Put every line of the data below into a Markdown table with the columns Row and Line, numbering each row and skipping any blank lines. Leave the pictures out of your answer.
[BEGIN Entries supplied]
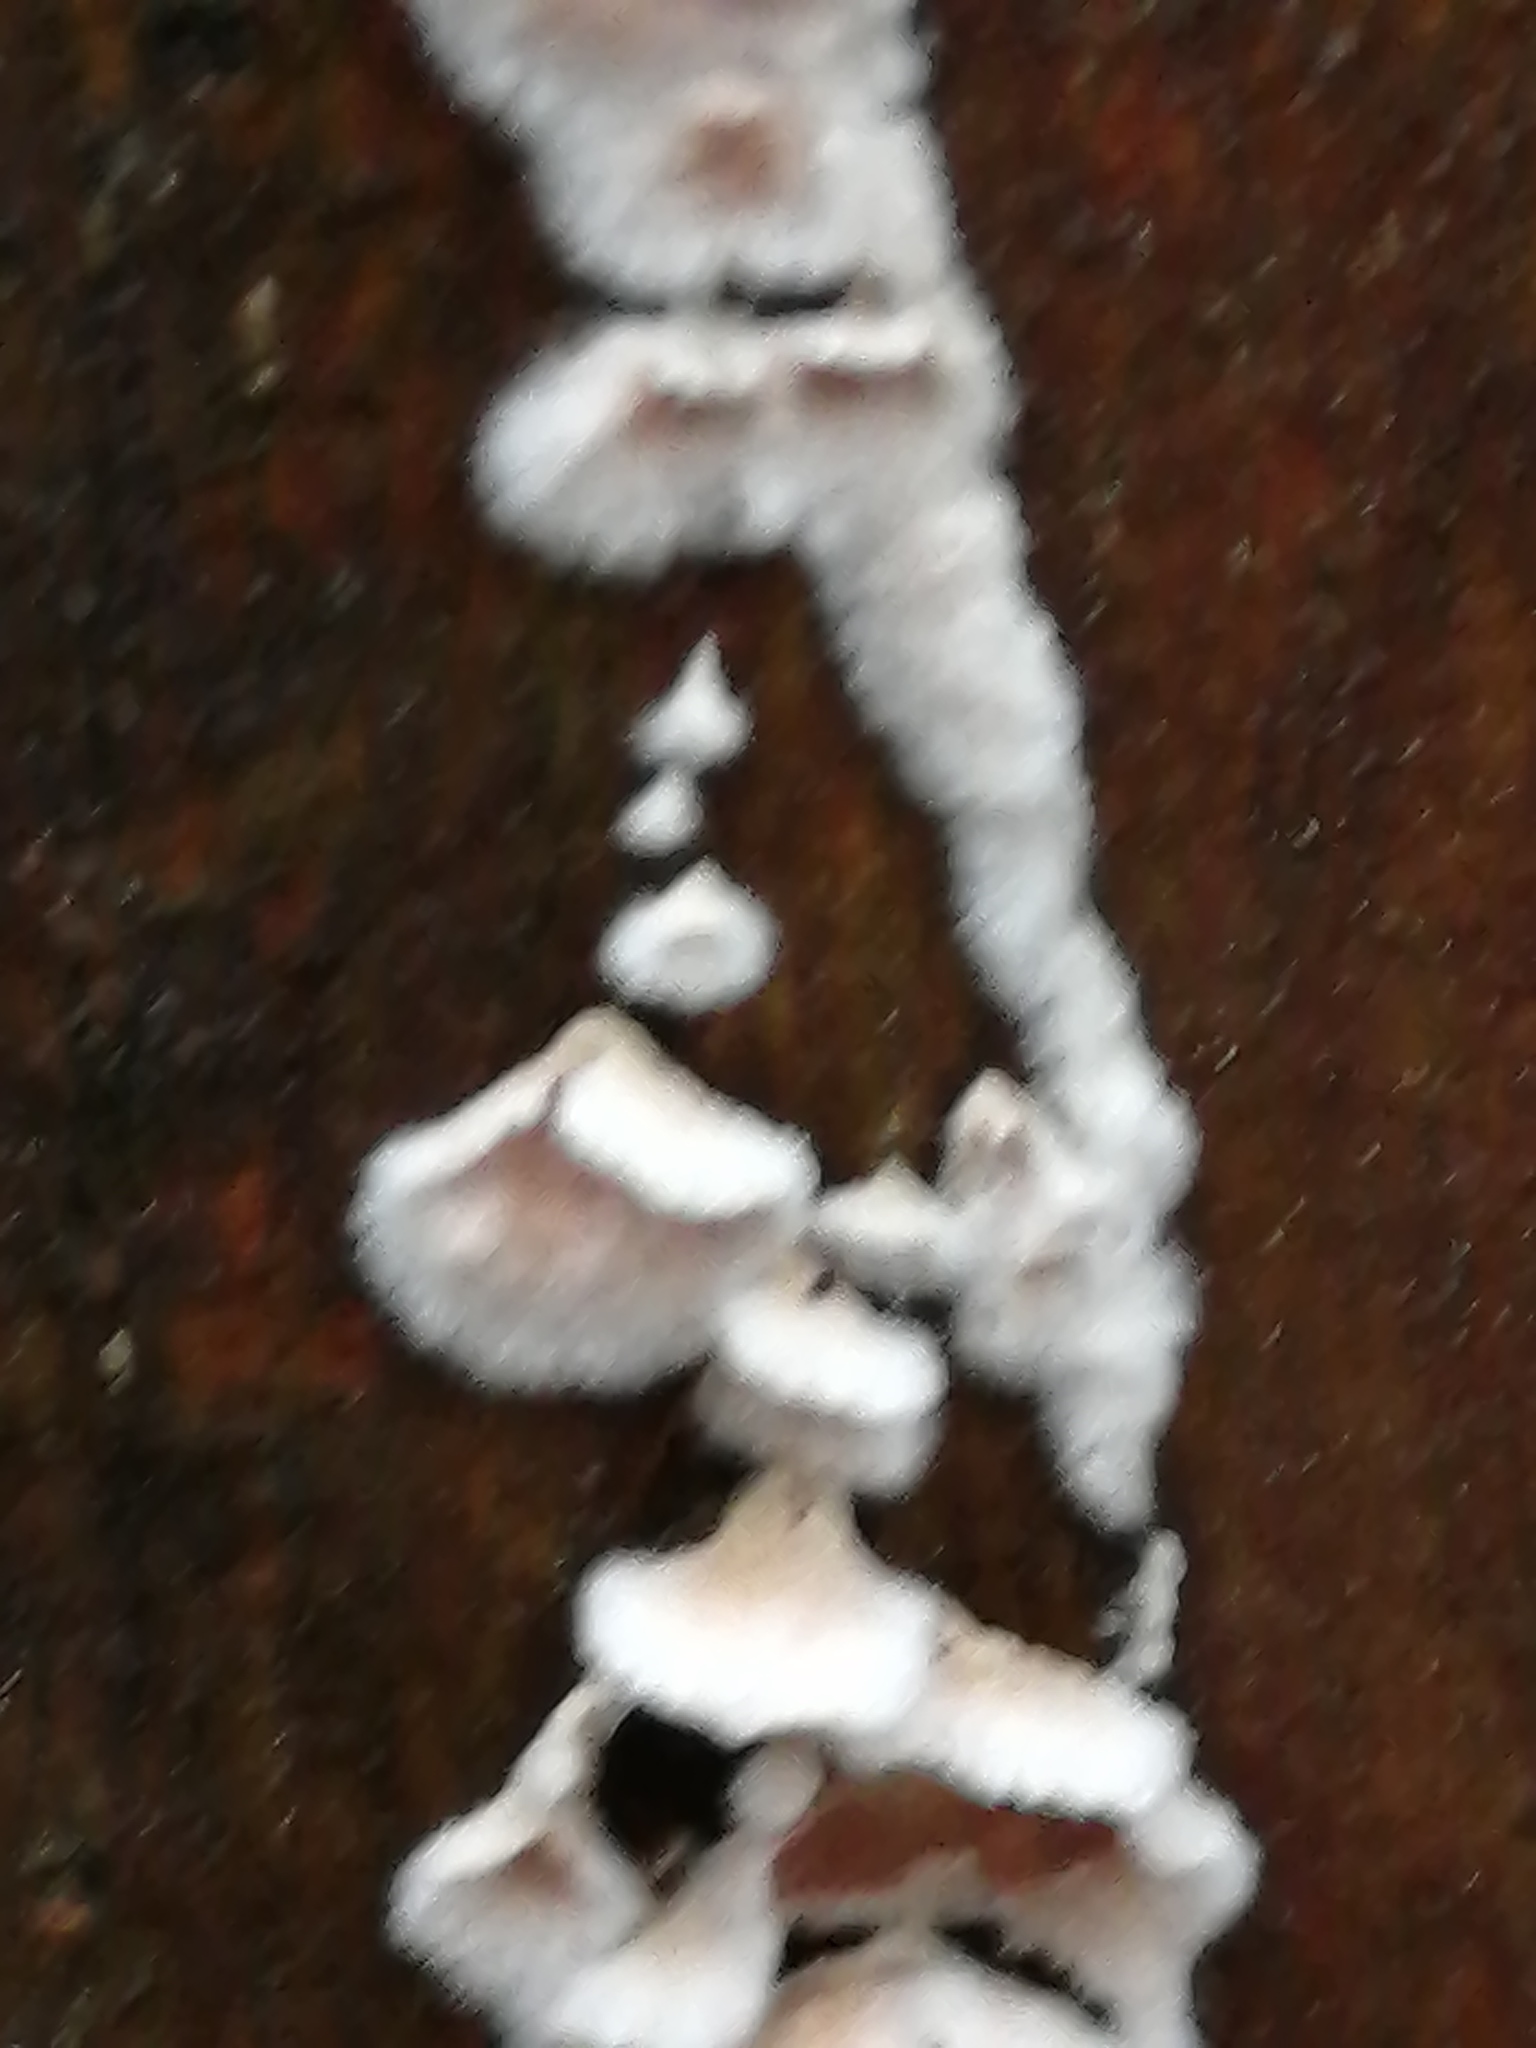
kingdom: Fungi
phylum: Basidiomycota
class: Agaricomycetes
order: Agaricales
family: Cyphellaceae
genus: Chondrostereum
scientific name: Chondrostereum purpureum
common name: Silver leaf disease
[END Entries supplied]
◆ **The answer**
| Row | Line |
|---|---|
| 1 | kingdom: Fungi |
| 2 | phylum: Basidiomycota |
| 3 | class: Agaricomycetes |
| 4 | order: Agaricales |
| 5 | family: Cyphellaceae |
| 6 | genus: Chondrostereum |
| 7 | scientific name: Chondrostereum purpureum |
| 8 | common name: Silver leaf disease |